Finalmente Dinah e normani tinha percebido que tinham nascido pra ficarem juntas. Quando a gente era adolescente Dinah vivia babando em normani mas fingia que amava o alfredo, e vice e versa mais nenhuma das duas admitia isso, era cômico.

Em poucos dias, Dinah se casaria com a garota dos seus sonhos. Teria a festa dos sonhos na fazenda dos sonhos. A lua de mel dos sonhos. Na casa dos sonhos, faria sexo dos sonhos todas as noites, a noite inteira. E acordaria no dia seguinte com disposição para exercer a profissão dos seus sonhos. Daria à luz os filhos mais lindos do mundo (olha só a beleza na foto do casal!), que tomariam sorvete com a tia dos sonhos (a mulher dos meus sonhos), observando a vista de Londres subir e descer pelos vidros da roda gigante.

Dinah e normani morreriam bem velhinhas, de velhice, as mãos enrugadas entrelaçadas, cercadas pelos netos dos sonhos. Felizes com a vida dos sonhos que teriam vivido, o conto de fadas. Felizes para sempre.

" Você está bem?" A voz de papai interrompeu-me o torpor.

"Hum?" balbuciei, sem parar de olhar a foto. Depois sacudi a cabeça e desviei os olhos. "Por que não estaria?"

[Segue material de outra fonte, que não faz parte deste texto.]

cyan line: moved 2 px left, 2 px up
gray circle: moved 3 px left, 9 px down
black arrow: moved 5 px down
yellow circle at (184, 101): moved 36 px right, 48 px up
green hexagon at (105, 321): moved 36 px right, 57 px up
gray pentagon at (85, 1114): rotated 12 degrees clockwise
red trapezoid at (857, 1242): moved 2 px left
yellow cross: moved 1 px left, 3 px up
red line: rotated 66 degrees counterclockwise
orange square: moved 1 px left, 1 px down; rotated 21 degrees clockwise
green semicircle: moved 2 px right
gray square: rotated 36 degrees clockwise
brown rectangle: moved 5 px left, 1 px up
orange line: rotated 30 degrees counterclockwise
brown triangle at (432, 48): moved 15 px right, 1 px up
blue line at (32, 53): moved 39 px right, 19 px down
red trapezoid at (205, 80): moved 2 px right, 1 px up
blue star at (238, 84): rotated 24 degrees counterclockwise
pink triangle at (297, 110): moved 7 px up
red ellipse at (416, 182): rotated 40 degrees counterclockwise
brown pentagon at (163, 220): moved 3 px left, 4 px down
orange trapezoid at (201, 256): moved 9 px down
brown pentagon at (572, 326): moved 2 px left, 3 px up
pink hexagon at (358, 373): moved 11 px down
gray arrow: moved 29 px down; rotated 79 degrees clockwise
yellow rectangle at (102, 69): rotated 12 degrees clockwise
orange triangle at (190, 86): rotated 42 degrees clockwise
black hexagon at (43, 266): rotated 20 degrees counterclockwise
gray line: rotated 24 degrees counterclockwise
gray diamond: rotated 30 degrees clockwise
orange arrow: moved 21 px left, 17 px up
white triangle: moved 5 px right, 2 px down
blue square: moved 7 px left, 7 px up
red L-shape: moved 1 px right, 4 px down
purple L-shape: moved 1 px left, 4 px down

"O convite deve chegar nos próximos dias" disse ele, com falsa animação." Ainda dá tempo. Se é nisso que está pensando

." O convite não vai chegar." Fechei ruidosamente o jornal e o devolvi a ele. "Mas estou feliz por ela" garanti. "Pode acreditar."

E era verdade. Eu estava feliz por Dinah. Mas a perfeição de sua vida só evidenciava o quanto a minha vida era infeliz. De repente a decisão de tentar olhar o futuro de maneira positiva pareceu-me uma ideia idiota. A quem eu queria enganar? Não havia salvação para mim.

Entrei no banho com a mente cheia de emoções, mas me sentindo vazia. Depois de tantos anos de amizade e cumplicidade, de confidências trocadas, eu sequer veria Dinah no vestido perolado dos seus sonhos, a cauda enorme estendendo-se por três metros. Em suas mãos, um buquê de rosas colombianas. Ela flutuaria pela entrada ao som dos violinos tocando Here, There and Everywhere.

Eu não veria nada disso porque tinha sido corajosa ao dizer palavras tão duras, mas covarde ao me calar quando tudo o que mais queria era abrir a boca e pedir perdão. No fim, tudo se resumia a isso. Eu era uma covarde. E o rumo da minha vida até agora era a consequência merecida das escolhas que eu tinha feito, todas motivadas pelo medo. Com movimentos automáticos, enfiei um pijama qualquer, deitei na cama, puxei o edredom por sobre a cabeça e ali fiquei, sem conseguir evitar o veneno que corria em minhas veias, num movimento lento de autossocorro.